== WHAT THE TASK ASKS ==
In the listing below, replace "data points" with "plotted points" and leave every other word unchanged. Rewrite the full listing with that change, omitting the pictures.
======== PROVIDED RECORDS ========
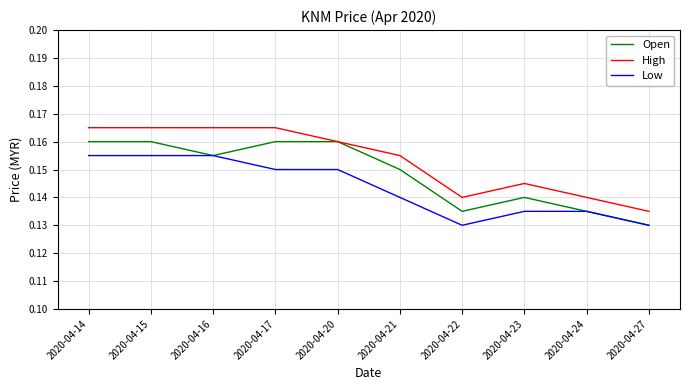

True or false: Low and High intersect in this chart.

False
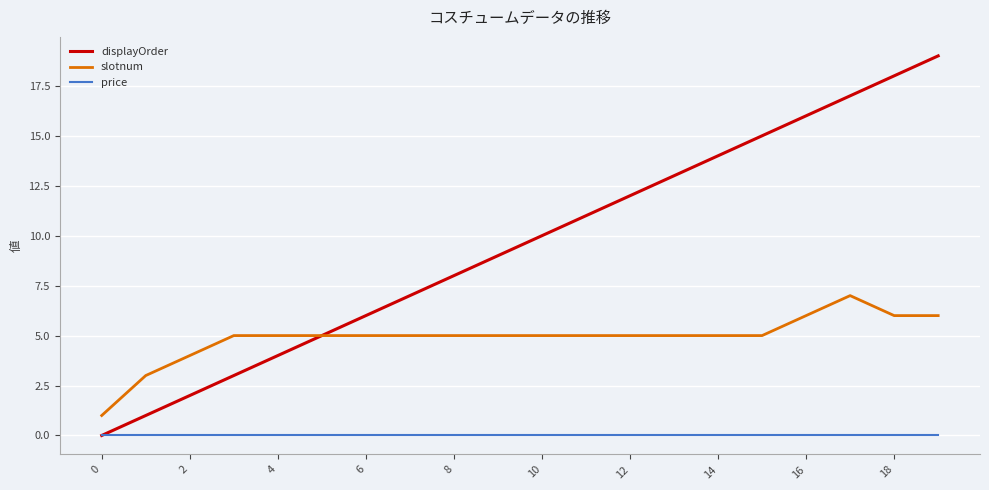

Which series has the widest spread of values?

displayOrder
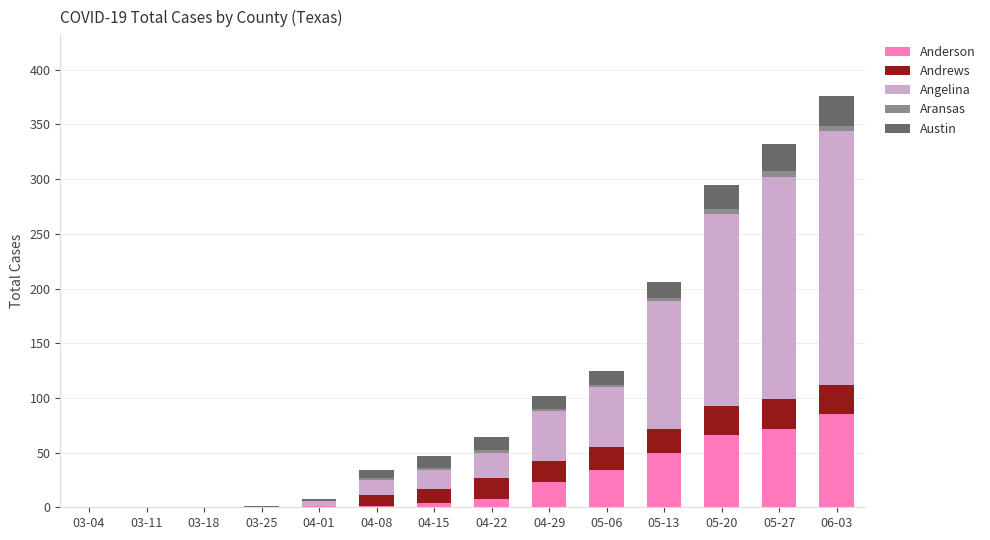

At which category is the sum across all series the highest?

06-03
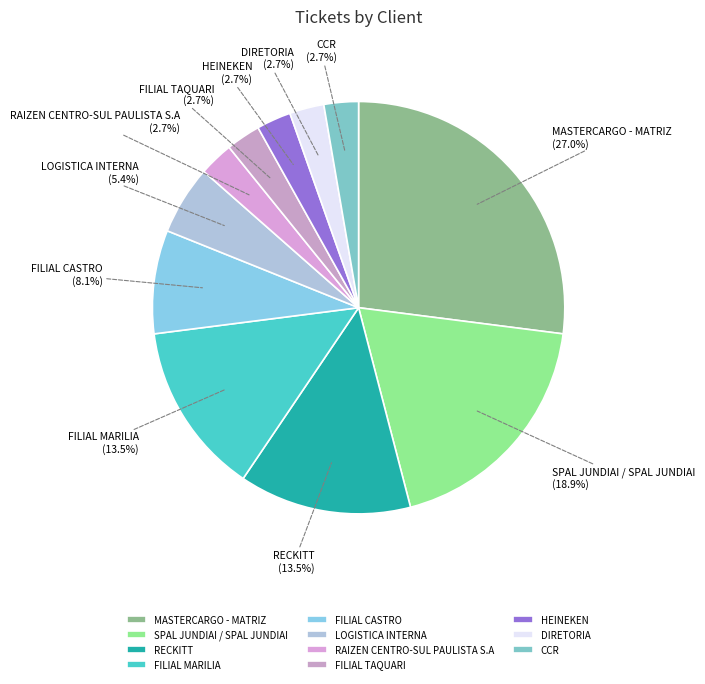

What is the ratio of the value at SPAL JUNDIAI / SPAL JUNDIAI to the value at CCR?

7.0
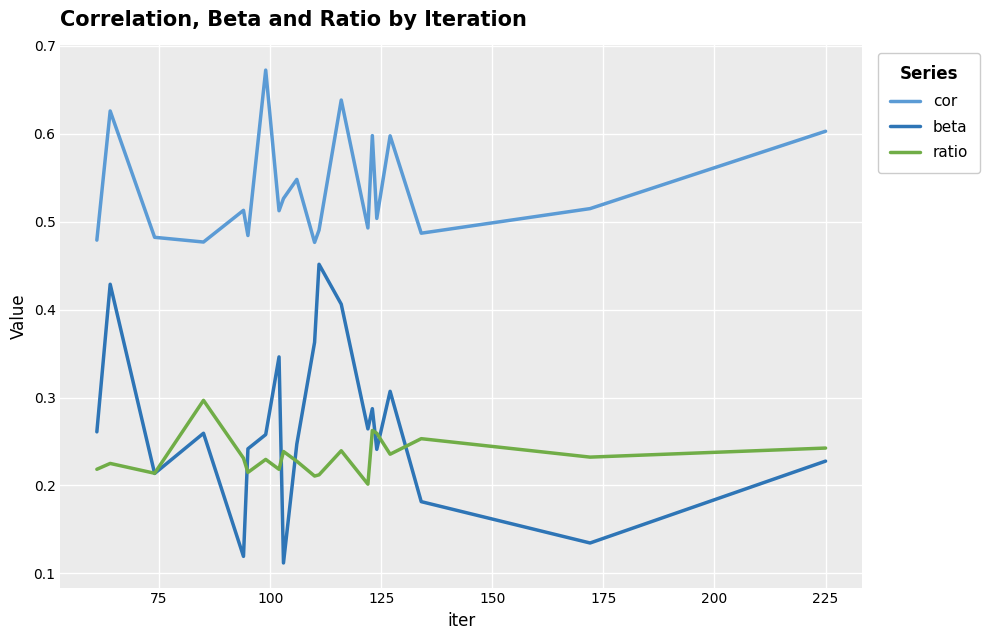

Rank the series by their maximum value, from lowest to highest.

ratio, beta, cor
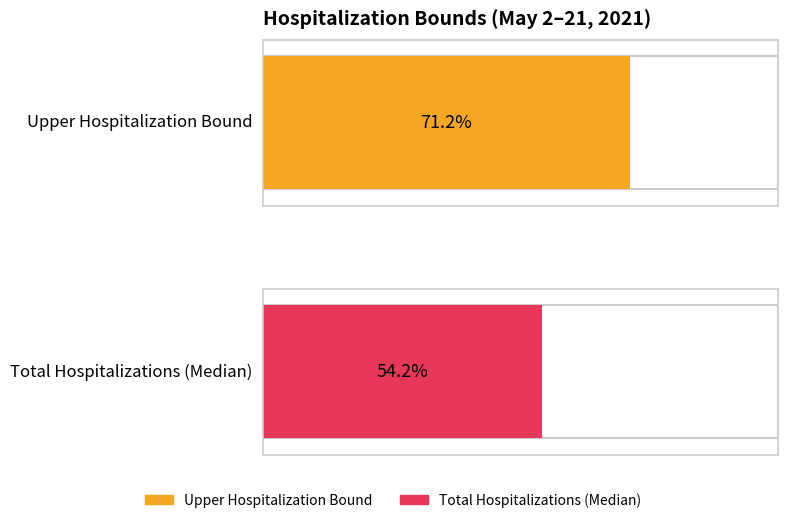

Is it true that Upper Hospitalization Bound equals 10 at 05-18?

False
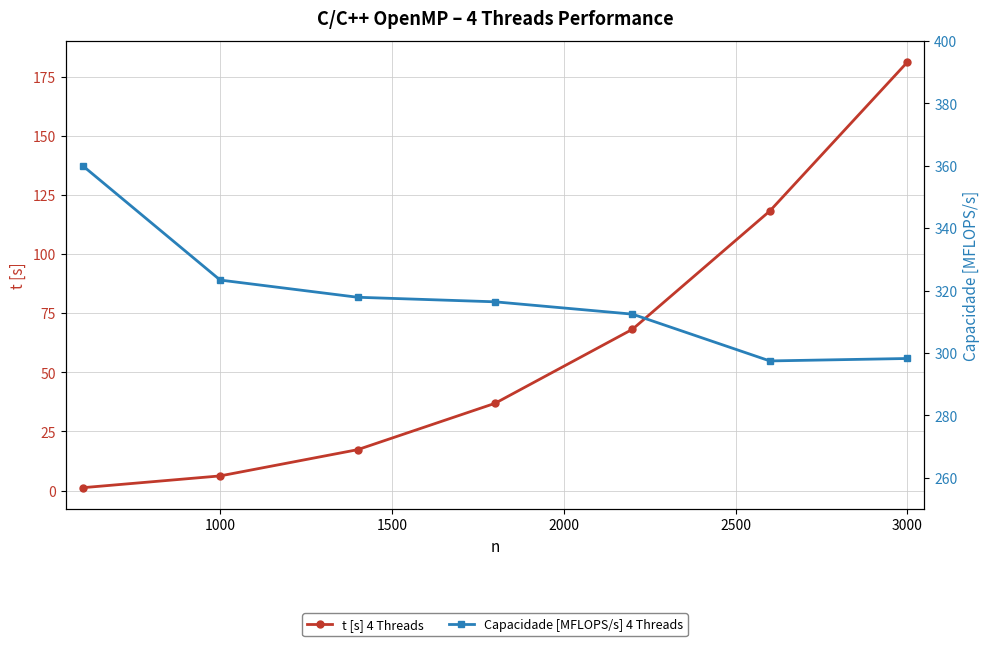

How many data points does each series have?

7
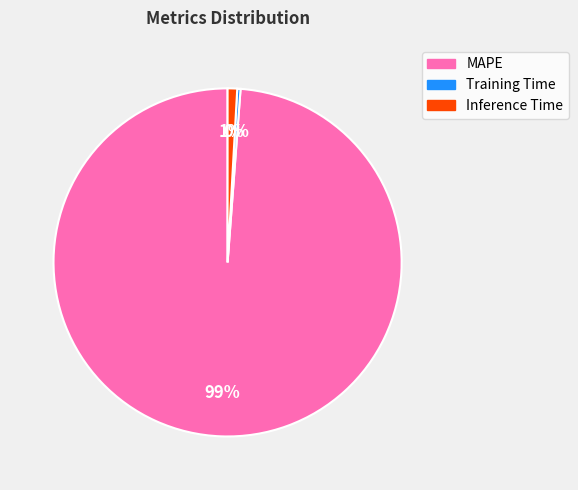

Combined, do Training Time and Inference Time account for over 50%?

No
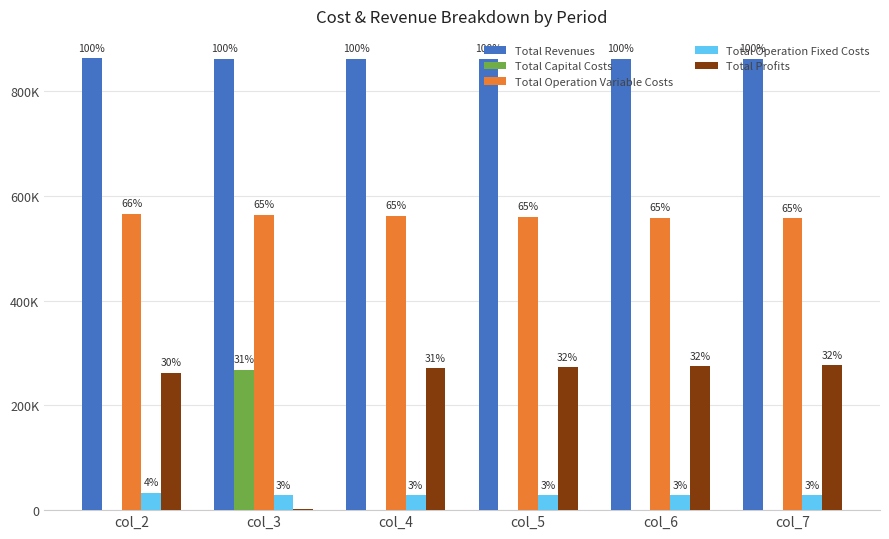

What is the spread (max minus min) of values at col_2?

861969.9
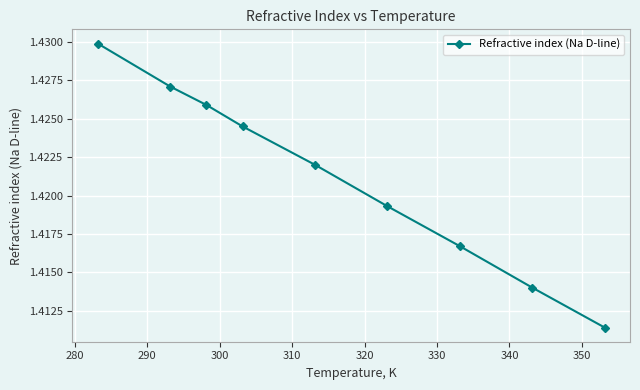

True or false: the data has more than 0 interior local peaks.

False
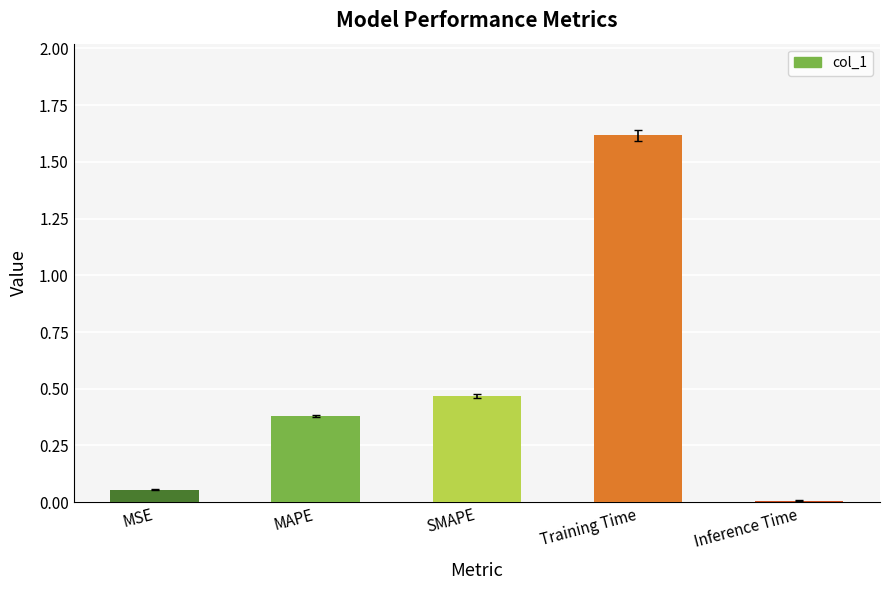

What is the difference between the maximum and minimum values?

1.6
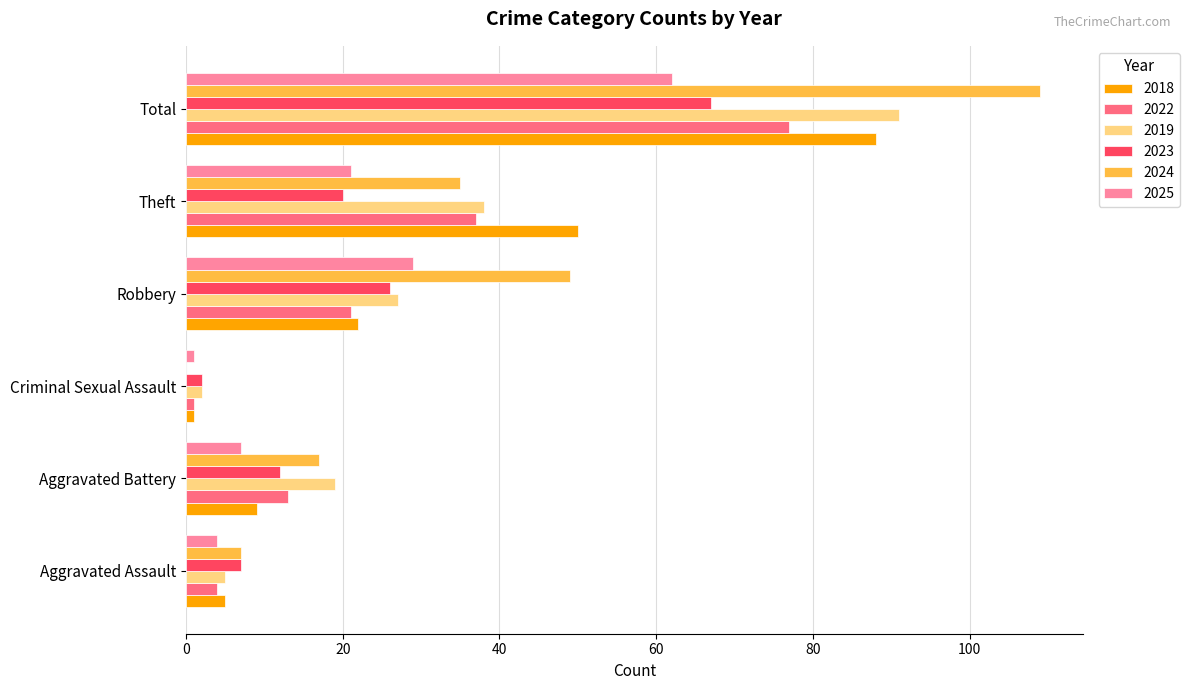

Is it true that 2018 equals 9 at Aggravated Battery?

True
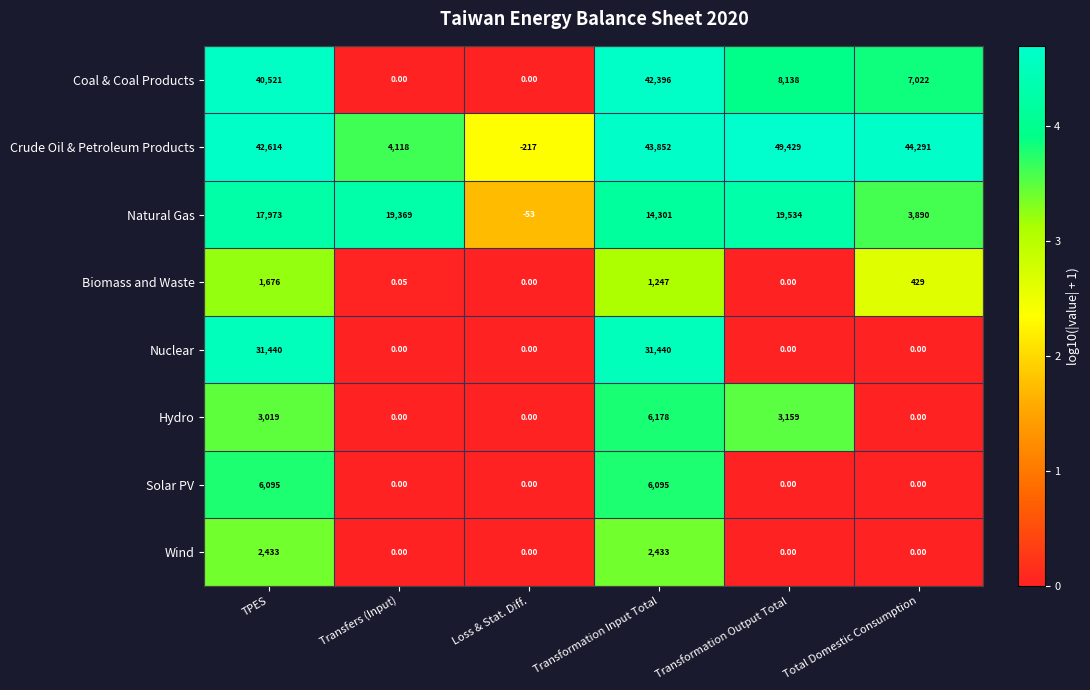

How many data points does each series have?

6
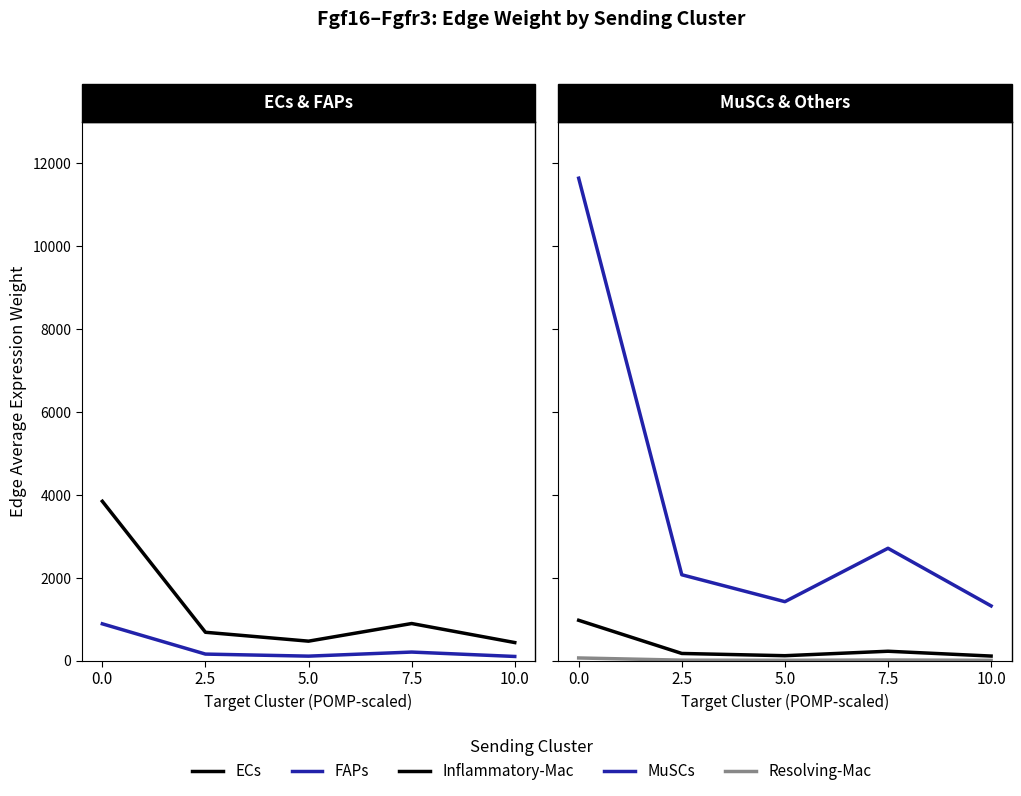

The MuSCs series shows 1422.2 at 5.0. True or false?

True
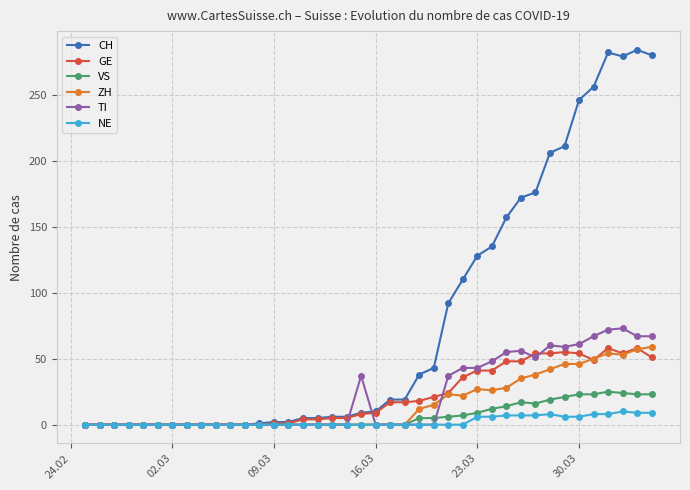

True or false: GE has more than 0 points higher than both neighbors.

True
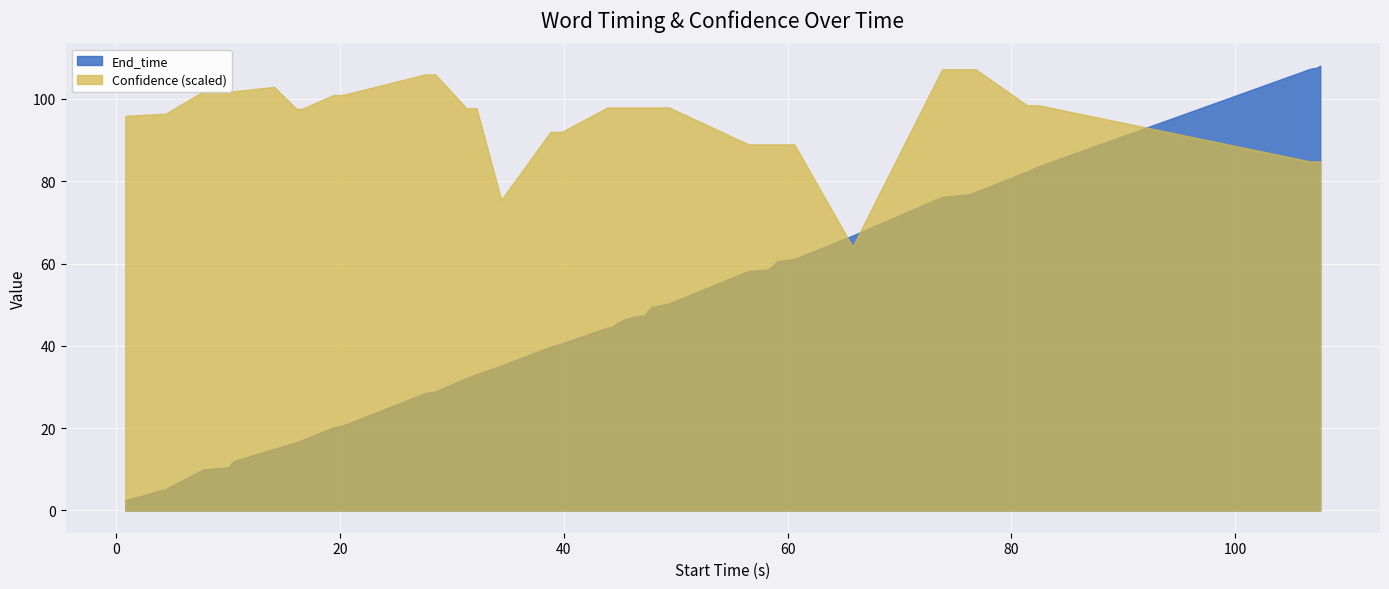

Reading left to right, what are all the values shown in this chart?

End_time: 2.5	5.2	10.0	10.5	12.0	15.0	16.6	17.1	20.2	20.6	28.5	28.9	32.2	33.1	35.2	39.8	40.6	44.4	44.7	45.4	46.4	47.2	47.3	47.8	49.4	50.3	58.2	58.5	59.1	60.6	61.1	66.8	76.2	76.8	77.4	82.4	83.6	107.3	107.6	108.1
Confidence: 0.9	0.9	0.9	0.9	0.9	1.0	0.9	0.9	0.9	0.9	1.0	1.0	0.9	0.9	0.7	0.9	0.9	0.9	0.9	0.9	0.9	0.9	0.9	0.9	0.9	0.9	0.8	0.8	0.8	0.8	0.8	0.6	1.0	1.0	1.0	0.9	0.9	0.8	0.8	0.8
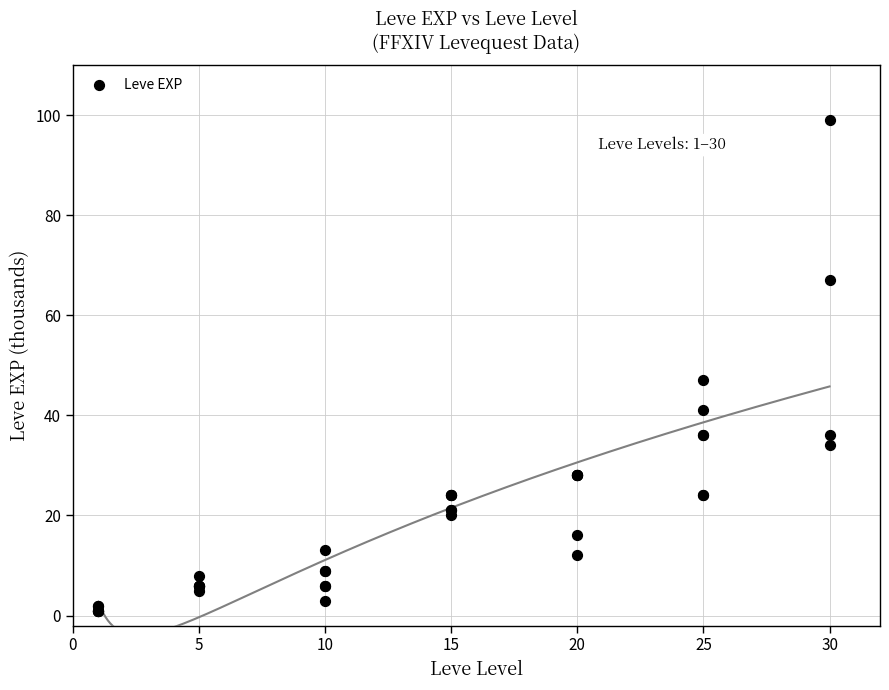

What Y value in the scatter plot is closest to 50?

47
========
== RESPONSE TO THIS TASK ==
True or false: Low and High intersect in this chart.

False

Which series has the widest spread of values?

displayOrder

At which category is the sum across all series the highest?

06-03

What is the ratio of the value at SPAL JUNDIAI / SPAL JUNDIAI to the value at CCR?

7.0

Rank the series by their maximum value, from lowest to highest.

ratio, beta, cor

Is it true that Upper Hospitalization Bound equals 10 at 05-18?

False

How many plotted points does each series have?

7

Combined, do Training Time and Inference Time account for over 50%?

No

What is the spread (max minus min) of values at col_2?

861969.9

True or false: the data has more than 0 interior local peaks.

False

What is the difference between the maximum and minimum values?

1.6

Is it true that 2018 equals 9 at Aggravated Battery?

True

How many plotted points does each series have?

6

The MuSCs series shows 1422.2 at 5.0. True or false?

True

True or false: GE has more than 0 points higher than both neighbors.

True

Reading left to right, what are all the values shown in this chart?

End_time: 2.5	5.2	10.0	10.5	12.0	15.0	16.6	17.1	20.2	20.6	28.5	28.9	32.2	33.1	35.2	39.8	40.6	44.4	44.7	45.4	46.4	47.2	47.3	47.8	49.4	50.3	58.2	58.5	59.1	60.6	61.1	66.8	76.2	76.8	77.4	82.4	83.6	107.3	107.6	108.1
Confidence: 0.9	0.9	0.9	0.9	0.9	1.0	0.9	0.9	0.9	0.9	1.0	1.0	0.9	0.9	0.7	0.9	0.9	0.9	0.9	0.9	0.9	0.9	0.9	0.9	0.9	0.9	0.8	0.8	0.8	0.8	0.8	0.6	1.0	1.0	1.0	0.9	0.9	0.8	0.8	0.8

What Y value in the scatter plot is closest to 50?

47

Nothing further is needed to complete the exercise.